◆ Document passage:
=== Section Start ===

The Corps’ goal is a double-crested cormorant colony size that represents an acceptable level of predation on juvenile salmonids and a more balanced ecosystem overall, Delgado said.
“Success is determined by our ability to support a localized colony of double-crested cormorants while minimizing the potential for expansion to levels that would hurt the chances of survival for salmonids protected under the Endangered Species Act,” he said.
That would mean a cormorant colony at East Sand Island of between 5,380 and 5,939 breeding pairs, while modifying the island so that it would support the smaller colony.
However, the recovery to a breeding colony is slow this year.
In late June, about 12 bald eagles were present and about 7,000 to 9,000 birds clustered along the shoreline, according to the Corps’ June 26-30 report. Some 3,500 cormorants were also seen on the Astoria-Megler Bridge, with 722 nests. The Lewis & Clark Bridge that crosses the Youngs River in Astoria had 125 nests with chicks ranging from 10 to 30 days old.
The Corps’ July 3-7 report found only 2,000 to 3,000 cormorants on the island and the Astoria-Megler Bridge had about 7,000 birds and an additional 47nests, bringing the total to 769 nests on the bridge. The chicks were 35 to 40 days old.
The count on East Sand Island July 10 rose slightly to 3,000 to 3,500 cormorants. The bridge had 6,000 adults and 834 nests, according to the July 10-14 report.

=== Section End ===

◆ What the exercise asks:
Extend the passage on the East Sand Island cormorant colony, picking up after its final sentence.

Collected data
=== Section Start ===

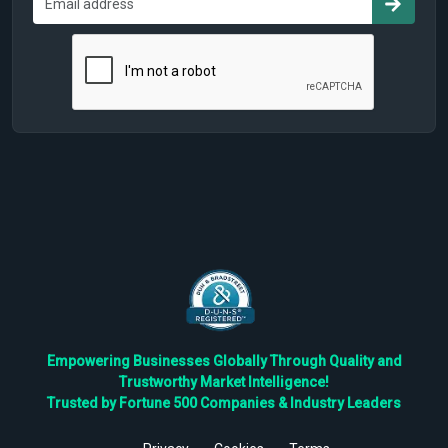
Empowering Businesses Globally Through Quality and
Trustworthy Market Intelligence!
Trusted by Fortune 500 Companies & Industry Leaders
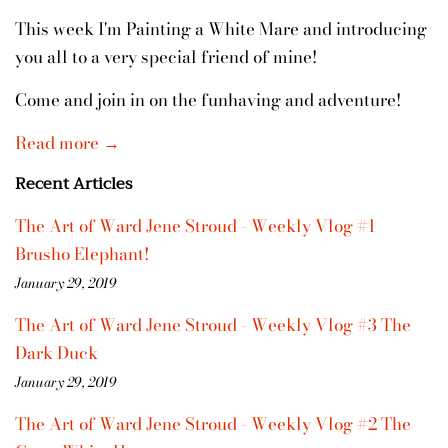
This week I'm Painting a White Mare and introducing
you all to a very special friend of mine!
Come and join in on the funhaving and adventure!
Read more →
Recent Articles
The Art of Ward Jene Stroud - Weekly Vlog #1
Brusho Elephant!
January 29, 2019
The Art of Ward Jene Stroud - Weekly Vlog #3 The
Dark Duck
January 29, 2019
The Art of Ward Jene Stroud - Weekly Vlog #2 The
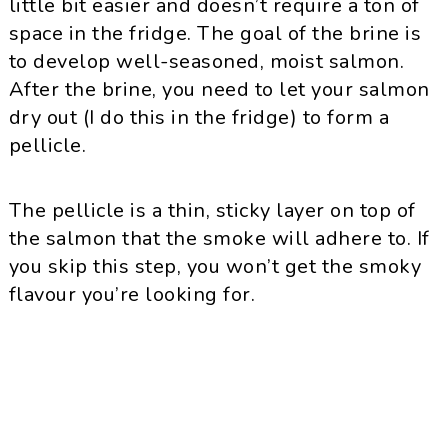
little bit easier and doesn’t require a ton of
space in the fridge. The goal of the brine is
to develop well-seasoned, moist salmon.
After the brine, you need to let your salmon
dry out (I do this in the fridge) to form a
pellicle.
The pellicle is a thin, sticky layer on top of
the salmon that the smoke will adhere to. If
you skip this step, you won’t get the smoky
flavour you’re looking for.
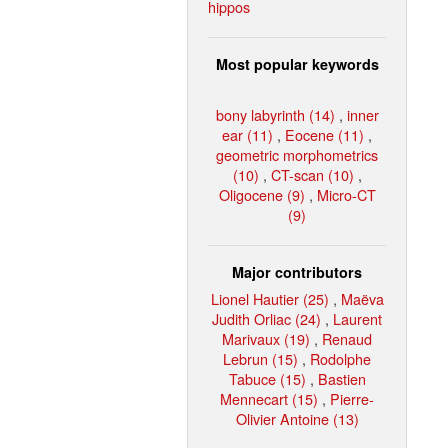
hippos
Most popular keywords
bony labyrinth (14)
,
inner
ear (11)
,
Eocene (11)
,
geometric morphometrics
(10)
,
CT-scan (10)
,
Oligocene (9)
,
Micro-CT
(9)
Major contributors
Lionel Hautier (25)
,
Maëva
Judith Orliac (24)
,
Laurent
Marivaux (19)
,
Renaud
Lebrun (15)
,
Rodolphe
Tabuce (15)
,
Bastien
Mennecart (15)
,
Pierre-
Olivier Antoine (13)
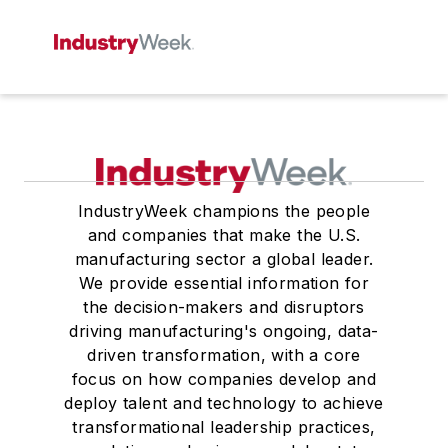
IndustryWeek champions the people
and companies that make the U.S.
manufacturing sector a global leader.
We provide essential information for
the decision-makers and disruptors
driving manufacturing's ongoing, data-
driven transformation, with a core
focus on how companies develop and
deploy talent and technology to achieve
transformational leadership practices,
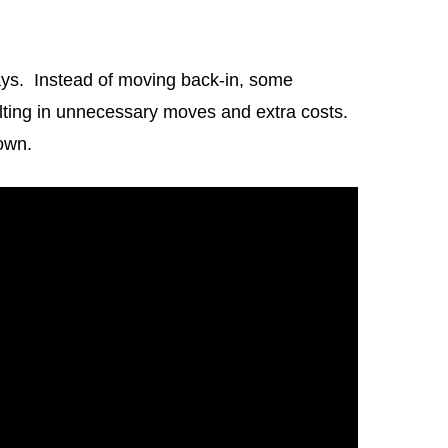
ays. Instead of moving back-in, some
sulting in unnecessary moves and extra costs.
own.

=== Section End ===

◆ Response:
The count on the island was about 6,000 cormorants on July 19 and rose to about 6,500 July 21. About 500 double-breasted and 1,200 Brandt’s cormorants displayed breeding behavior. Four bald eagles were seen in the area, but only one near the island.
The number of nests on the Astoria-Megler Bridge dropped to 787. “Nest observations show chicks with asynchronous age structures, with some birds very young and downy, while others are mobile and ready to fledge,” the weekly report said. Some 147 nests were seen on the Lewis & Clark Bridge.
During the last week of July the number of cormorants on the island rose to 19,700 and many were nest building nests (about 500) and breeding. No eagles were seen.
A survey at the Astoria-Megler Bridge counted about 4,500 to 5,000 cormorants roosting on the bridge the evening of July 23. During that evening and the following morning observers saw double-crested cormorants “commuting to the bridge mostly from downstream and most birds departed the bridge in the morning and moved downstream.” Nest numbers dropped to 654 active nests.